The proposal “what are the chances of…” rests on the fact, even promotes it, that there is a significance to one number coming “after” another number.
But there is no more or less significance to a number coming after a number than a number not coming after another number.
We see, then, that there are no grounds for any chance or probability that certain numbers can come up, or not, other than the grounds we arbitrarily impose on numbers, and these are not mathematical grounds.
The number system, and the grounds we impose on it, have unique sources and so are not essentially related.
Whatever the sequence, it is determined by what comes next. But there is no mathematical significance to the idea that one number comes “after” another number, any more than the mathematical system can detect - find a significance to - a “next to”.
Preamble:
There is no number that is “more valuable” than any other number. We do, however, use numbers to represent what is valuable. For instance, whether there are 3 digits or 4 on your bank account statement is significant to you. The function of numbers isn’t different than that of words; we use them to represent, organize, communicate, and understand the world.
To the point:
I. When you are calculating probability, you use numbers to represent things about the world. If you want to calculate the probability of a dice roll, you have to use a set of 6 numbers as the base set. This is not an “arbitrary imposition” —it’s because the actual physical dice has that many sides. None of this is arbitrary. And none of it implies that there is a significance to numbers beyond the significance of that which they can be used to represent.

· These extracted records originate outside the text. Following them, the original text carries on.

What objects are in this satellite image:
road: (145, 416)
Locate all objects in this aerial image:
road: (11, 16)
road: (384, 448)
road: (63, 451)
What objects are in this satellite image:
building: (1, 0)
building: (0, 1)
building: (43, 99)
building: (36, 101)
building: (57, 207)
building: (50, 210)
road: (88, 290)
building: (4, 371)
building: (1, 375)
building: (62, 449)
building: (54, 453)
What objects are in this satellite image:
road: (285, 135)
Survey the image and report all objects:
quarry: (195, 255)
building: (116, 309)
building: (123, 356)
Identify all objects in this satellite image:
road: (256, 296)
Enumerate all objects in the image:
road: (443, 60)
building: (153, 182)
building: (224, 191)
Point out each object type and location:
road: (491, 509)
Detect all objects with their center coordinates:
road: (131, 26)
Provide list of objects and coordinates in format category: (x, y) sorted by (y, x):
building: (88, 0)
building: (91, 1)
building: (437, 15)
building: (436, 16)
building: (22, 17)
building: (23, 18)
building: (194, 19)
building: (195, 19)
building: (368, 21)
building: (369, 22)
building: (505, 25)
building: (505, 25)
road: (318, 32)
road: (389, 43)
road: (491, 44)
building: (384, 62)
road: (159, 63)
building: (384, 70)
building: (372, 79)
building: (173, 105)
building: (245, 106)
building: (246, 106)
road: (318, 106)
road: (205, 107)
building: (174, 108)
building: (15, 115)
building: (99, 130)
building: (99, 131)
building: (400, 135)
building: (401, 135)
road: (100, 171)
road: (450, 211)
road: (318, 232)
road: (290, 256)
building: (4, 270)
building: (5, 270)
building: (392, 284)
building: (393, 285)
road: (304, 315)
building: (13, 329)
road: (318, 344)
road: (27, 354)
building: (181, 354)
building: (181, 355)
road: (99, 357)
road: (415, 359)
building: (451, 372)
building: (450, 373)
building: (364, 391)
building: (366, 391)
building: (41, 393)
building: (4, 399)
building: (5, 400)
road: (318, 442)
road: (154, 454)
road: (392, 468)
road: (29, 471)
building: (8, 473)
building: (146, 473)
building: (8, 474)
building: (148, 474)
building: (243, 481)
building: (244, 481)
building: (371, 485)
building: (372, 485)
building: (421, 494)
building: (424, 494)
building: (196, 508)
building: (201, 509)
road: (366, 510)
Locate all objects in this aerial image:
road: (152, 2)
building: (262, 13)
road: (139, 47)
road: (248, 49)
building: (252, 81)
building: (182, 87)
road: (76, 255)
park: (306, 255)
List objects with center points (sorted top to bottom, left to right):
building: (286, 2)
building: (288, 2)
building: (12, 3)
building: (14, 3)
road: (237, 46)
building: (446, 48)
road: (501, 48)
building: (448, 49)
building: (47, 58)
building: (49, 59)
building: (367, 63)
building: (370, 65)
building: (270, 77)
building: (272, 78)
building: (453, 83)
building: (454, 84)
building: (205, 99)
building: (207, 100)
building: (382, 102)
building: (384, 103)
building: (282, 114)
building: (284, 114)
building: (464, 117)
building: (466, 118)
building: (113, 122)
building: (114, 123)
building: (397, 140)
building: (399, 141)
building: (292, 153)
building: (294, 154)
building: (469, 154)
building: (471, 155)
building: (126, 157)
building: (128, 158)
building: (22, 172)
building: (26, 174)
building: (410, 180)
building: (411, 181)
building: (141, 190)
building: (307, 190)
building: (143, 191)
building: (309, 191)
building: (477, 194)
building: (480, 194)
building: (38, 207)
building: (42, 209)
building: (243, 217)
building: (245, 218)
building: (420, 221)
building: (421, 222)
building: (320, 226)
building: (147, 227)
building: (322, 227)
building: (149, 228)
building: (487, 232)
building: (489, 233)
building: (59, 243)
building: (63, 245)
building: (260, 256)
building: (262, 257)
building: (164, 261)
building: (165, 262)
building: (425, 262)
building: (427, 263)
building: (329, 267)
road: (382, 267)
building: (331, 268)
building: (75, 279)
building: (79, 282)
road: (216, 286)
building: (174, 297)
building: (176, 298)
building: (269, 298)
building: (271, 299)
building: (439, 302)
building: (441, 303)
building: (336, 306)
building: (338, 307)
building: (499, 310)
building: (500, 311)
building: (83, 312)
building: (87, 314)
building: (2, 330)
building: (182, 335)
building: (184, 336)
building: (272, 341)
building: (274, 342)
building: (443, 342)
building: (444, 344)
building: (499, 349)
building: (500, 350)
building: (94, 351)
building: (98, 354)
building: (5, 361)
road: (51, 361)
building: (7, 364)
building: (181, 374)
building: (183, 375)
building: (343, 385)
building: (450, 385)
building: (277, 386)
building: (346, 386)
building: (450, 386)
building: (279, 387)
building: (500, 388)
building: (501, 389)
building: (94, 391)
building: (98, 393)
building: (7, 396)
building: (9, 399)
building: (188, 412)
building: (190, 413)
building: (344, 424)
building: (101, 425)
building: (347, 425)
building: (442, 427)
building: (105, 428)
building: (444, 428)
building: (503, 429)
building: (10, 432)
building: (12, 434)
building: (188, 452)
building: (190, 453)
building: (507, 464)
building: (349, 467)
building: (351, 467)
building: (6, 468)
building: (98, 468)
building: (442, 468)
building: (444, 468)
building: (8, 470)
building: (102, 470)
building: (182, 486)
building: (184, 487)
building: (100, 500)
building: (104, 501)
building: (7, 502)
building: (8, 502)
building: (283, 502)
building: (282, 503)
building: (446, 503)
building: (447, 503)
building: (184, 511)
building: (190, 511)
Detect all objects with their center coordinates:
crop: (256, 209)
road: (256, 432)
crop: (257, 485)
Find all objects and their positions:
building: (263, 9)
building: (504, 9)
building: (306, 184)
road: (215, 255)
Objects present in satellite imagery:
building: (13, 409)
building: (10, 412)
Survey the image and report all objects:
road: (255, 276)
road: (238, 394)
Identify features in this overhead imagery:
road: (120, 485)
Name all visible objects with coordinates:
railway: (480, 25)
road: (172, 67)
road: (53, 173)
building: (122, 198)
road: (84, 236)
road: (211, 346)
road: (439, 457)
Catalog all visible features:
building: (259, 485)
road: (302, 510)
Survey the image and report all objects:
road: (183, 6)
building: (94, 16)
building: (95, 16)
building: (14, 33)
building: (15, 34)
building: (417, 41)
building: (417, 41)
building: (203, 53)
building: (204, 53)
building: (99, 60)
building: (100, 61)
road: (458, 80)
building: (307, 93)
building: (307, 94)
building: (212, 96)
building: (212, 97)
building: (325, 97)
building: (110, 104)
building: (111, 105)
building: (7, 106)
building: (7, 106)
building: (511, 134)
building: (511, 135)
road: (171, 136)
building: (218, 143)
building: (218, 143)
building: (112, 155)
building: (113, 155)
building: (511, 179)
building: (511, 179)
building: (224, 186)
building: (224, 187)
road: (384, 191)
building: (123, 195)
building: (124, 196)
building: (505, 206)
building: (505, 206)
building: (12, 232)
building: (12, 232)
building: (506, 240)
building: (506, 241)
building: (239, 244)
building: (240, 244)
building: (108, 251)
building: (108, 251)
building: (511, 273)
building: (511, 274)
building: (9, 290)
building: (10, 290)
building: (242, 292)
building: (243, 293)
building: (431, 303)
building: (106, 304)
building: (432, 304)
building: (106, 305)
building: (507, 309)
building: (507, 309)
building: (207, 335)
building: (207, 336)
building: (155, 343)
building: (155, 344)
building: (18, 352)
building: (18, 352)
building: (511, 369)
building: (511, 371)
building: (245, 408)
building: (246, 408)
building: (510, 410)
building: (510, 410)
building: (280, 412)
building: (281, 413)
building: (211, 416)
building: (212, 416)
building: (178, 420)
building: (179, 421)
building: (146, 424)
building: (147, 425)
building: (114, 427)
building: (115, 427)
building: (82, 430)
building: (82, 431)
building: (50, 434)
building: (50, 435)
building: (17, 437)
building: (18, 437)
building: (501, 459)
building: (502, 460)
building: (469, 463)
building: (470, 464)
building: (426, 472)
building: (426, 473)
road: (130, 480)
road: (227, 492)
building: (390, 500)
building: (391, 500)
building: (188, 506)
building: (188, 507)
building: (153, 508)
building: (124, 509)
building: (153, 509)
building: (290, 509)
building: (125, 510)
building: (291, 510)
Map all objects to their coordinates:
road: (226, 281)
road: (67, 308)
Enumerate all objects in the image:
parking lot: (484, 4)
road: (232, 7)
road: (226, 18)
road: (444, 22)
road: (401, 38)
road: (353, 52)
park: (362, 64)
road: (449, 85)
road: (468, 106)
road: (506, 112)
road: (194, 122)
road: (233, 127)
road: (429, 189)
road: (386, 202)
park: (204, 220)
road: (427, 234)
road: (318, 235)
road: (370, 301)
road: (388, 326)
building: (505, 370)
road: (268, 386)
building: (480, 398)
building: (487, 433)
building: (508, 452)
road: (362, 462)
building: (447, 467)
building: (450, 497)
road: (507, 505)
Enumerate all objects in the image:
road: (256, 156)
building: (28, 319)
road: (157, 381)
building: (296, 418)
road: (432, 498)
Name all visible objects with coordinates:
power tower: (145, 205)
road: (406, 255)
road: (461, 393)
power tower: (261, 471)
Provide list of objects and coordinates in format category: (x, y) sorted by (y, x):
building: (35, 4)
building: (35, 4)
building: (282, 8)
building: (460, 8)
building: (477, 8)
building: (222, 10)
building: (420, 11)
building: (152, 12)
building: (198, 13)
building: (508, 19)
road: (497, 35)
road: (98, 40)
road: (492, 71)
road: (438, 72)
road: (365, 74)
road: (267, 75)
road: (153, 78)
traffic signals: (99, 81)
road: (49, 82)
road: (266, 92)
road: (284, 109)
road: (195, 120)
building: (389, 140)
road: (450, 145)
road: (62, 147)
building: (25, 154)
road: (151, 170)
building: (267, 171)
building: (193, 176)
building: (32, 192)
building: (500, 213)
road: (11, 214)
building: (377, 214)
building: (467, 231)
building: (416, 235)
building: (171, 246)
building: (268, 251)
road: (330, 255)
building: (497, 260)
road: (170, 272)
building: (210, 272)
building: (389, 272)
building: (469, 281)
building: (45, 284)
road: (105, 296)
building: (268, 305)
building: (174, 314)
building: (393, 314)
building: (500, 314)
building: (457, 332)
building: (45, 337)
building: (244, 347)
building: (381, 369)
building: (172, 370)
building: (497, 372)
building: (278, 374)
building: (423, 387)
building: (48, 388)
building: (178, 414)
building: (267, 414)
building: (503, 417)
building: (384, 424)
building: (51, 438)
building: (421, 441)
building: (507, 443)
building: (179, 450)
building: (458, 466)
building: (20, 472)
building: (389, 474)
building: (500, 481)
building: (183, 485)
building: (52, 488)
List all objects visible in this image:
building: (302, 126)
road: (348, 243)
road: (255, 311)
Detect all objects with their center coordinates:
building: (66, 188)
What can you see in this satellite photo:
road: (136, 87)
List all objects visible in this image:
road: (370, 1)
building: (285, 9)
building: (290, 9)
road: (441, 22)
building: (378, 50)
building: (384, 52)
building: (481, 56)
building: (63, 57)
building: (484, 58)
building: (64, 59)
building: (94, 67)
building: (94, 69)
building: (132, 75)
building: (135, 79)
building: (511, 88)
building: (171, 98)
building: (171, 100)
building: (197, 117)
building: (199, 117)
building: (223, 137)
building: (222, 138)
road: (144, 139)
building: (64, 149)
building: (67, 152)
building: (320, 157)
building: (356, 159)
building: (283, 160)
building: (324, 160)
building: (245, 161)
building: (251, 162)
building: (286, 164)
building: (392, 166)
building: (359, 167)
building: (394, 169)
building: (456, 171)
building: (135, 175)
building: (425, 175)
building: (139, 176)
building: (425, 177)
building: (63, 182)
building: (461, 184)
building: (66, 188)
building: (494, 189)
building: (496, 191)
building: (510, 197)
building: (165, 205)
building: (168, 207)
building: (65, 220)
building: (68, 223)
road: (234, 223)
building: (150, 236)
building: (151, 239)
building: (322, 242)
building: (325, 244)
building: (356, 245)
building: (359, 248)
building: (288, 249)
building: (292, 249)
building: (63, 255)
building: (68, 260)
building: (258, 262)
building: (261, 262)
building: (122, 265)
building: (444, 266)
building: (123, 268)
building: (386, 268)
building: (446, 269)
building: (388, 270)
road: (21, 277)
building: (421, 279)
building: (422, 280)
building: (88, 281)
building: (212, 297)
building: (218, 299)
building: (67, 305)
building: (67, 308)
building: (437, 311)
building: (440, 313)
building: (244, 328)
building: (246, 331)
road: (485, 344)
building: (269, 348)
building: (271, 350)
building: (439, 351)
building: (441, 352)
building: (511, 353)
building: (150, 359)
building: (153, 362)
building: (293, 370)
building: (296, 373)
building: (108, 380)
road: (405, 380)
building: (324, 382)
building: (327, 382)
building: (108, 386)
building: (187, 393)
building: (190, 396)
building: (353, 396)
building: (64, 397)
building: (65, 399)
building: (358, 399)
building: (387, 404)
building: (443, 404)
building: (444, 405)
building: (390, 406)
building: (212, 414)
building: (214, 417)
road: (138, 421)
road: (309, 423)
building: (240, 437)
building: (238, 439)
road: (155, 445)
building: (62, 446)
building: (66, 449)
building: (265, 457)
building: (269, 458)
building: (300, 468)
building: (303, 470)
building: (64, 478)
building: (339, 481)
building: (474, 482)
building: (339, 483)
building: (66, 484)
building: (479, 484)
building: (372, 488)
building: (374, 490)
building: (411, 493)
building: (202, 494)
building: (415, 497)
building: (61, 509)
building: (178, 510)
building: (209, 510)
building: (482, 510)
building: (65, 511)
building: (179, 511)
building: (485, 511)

II. Furthermore, it makes no difference to your calculation whether you write the numbers {1,2,3,4,5,6] or [6,5,4,3,2,1]—or any other way. What matters is that there are 6 numbers in the base set. That’s all.
Afterword:
I think this is fairly in line with what you’ve said—the only objection was the use of the word: “arbitrarily”. …No, on second thought, this is very different. For calculating probability, the order of the numbers in your base set does not matter, at all. —No “significance”.
Numbers are just symbols like words. Mathematics is just another language with its own “grammar” so to speak. I don’t know if this post is relevant to the topic, but I just felt that I needed to say that.
We calculate chances due to the number of times it has occured or not occured in the past. So the odds or the chances are not truly math but they have a basis in math in that we do have to add subtract and come up with the answer. there is a significant reasoning that uses mathematical calculations in the odds . Number is a category just as home is a category or family is, or work or anything else. All have significance. Without categories we would be far more screwed up than we already are. Imagine your brain unable to seperate data. If you can’t, try a good hit of acid you might get the idea then.
Considering that numbers and counting are constructs, then there seems little reason to think what you’ve noted is significant. It would be like saying “have you ever noticed that the order in which letters go is irrelevant, and it assumes some kind of significance of each letter?”
Yes I have, and no it doesn’t matter. That’s kind of the idea. It’s a construct of some kind. That’s what they are. If they were naturally occurring somehow then you wouldn’t have a point to make because there would be some natural significance.